**Problem description**
Which of the lines below hold the word "AGDH"? Pull each of them out.

**Supplied records**
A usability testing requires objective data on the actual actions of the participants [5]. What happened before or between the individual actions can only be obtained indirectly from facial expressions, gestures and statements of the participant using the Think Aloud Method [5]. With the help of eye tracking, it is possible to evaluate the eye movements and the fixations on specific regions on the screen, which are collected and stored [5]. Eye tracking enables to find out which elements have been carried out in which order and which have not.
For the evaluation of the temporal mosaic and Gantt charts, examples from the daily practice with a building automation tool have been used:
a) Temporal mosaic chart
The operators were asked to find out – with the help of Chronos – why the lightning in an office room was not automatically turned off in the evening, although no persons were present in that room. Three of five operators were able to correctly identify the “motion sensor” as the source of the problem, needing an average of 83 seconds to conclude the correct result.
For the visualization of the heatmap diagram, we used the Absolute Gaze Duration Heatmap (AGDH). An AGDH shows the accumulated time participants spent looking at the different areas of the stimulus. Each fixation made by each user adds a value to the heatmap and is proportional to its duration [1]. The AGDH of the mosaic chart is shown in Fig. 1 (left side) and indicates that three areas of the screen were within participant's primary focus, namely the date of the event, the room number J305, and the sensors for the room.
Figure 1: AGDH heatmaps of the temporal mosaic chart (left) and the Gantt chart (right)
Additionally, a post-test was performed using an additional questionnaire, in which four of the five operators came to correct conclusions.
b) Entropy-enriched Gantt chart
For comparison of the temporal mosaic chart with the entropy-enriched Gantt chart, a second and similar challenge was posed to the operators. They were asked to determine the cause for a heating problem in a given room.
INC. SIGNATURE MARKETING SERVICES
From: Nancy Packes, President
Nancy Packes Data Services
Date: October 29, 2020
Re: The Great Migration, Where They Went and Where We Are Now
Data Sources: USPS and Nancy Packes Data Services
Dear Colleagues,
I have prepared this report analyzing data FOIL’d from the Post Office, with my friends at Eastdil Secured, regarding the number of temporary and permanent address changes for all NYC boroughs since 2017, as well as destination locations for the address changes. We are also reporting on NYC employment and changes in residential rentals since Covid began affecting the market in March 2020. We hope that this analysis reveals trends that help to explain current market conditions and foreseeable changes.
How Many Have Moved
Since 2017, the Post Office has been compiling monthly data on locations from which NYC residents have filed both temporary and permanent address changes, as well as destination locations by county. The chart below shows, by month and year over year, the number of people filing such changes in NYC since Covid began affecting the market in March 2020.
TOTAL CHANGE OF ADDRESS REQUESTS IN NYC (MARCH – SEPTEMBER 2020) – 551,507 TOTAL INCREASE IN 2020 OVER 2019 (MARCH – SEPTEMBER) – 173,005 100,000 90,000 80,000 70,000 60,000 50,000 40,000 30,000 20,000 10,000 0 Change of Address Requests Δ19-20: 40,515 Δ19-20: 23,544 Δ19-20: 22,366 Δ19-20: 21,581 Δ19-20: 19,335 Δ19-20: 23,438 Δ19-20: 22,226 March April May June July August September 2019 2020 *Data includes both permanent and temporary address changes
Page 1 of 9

**Result of this exercise**
For the visualization of the heatmap diagram, we used the Absolute Gaze Duration Heatmap (AGDH). An AGDH shows the accumulated time participants spent looking at the different areas of the stimulus. Each fixation made by each user adds a value to the heatmap and is proportional to its duration [1]. The AGDH of the mosaic chart is shown in Fig. 1 (left side) and indicates that three areas of the screen were within participant's primary focus, namely the date of the event, the room number J305, and the sensors for the room.
Figure 1: AGDH heatmaps of the temporal mosaic chart (left) and the Gantt chart (right)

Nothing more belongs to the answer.